Before long Jules-Henri Desfourneaux would join him. Beset by mounting physcial and mental illness and with his alcoholism finally overwhelming him, Desfourneaux grew increasingly sicker and more isolated. He died in Paris in 1951. His last execution had been that of triple-murderer Gustave Maillot at St. Brieuc at 4:20am on June 29, 1951. Desfourneaux was dead three months later. With Desfourneaux gone his nemesis Andre Obrecht finally took the post he had so long coveted.
He would officiate until 1976, one year before the last execution in France, that of murderer Hamida Djandoubi at Baumettes Prison near Marseilles in September of that year. Dying of Parkinson’s Disease, Obrecht was briefly replaced by France’s last-ever executioner Fernand Meysonnier. Meysonnier’s tenure was very brief, lasting only a few years and very rarely were his services required. The death penalty was finally abolished in France and her overseas territories in 1981.
Today, Le Mans is a rather different town. The old prison now holds several local businesses and the yard where Diner died is a restaurant. The Place de la Republique remains much as it was, as do the surrounding buildings from whcih so many people watched Henri Nicolas die in 1932. The spot outside the gate where Nicolas died sees thousands of feet every day, most having no idea they are walking across the spot where Nicolas’s head rolled and his blood stained the cobbles. Standing there at dawn with a cigarette and a coffee is an odd experience.

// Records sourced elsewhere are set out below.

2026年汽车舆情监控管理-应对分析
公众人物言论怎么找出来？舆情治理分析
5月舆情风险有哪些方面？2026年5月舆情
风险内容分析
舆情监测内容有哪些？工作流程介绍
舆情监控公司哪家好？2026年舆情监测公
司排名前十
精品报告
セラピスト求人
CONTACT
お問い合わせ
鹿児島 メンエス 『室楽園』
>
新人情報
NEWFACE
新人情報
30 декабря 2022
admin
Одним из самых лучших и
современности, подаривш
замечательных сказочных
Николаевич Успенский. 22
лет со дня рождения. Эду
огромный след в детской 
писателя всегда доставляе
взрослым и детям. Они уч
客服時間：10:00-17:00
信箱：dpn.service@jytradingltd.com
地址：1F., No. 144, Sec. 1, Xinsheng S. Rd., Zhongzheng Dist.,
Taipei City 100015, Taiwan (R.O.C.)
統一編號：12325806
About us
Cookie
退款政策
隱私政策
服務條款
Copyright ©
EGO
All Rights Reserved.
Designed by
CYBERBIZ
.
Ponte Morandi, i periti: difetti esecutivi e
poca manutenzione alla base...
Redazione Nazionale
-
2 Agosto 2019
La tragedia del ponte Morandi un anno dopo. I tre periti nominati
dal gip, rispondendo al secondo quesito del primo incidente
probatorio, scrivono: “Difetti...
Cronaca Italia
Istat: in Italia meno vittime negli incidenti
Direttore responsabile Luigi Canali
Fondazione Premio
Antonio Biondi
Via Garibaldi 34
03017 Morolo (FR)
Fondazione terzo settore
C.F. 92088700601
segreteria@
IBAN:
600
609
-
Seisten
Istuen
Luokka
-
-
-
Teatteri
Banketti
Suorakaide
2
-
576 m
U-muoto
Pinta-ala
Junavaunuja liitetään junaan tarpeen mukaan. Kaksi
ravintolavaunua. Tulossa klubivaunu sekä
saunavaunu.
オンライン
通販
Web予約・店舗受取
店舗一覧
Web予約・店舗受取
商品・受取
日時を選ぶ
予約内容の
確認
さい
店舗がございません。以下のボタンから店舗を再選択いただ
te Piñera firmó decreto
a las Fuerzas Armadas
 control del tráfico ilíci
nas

There are still cafes with coffee, croissants and maybe an early-morning brandy if you should want one. I’d certainly recommned them as it can be very cold at night, even in June. Hopefully it would be for happier reasons than watching a man die though Nicolas and Diner deserve little sympathy. Far more should go to Officer LeDoux, Madame Boutard and those who cared for them. The city’s principle claim to fame, the legendary Le Mans 24 Hours, continues to run every June and today’s competitors are usually far safer than Andre Marechal in 1949. Very few, though, do as well as Luigi Chinetti and Lord Selsdon.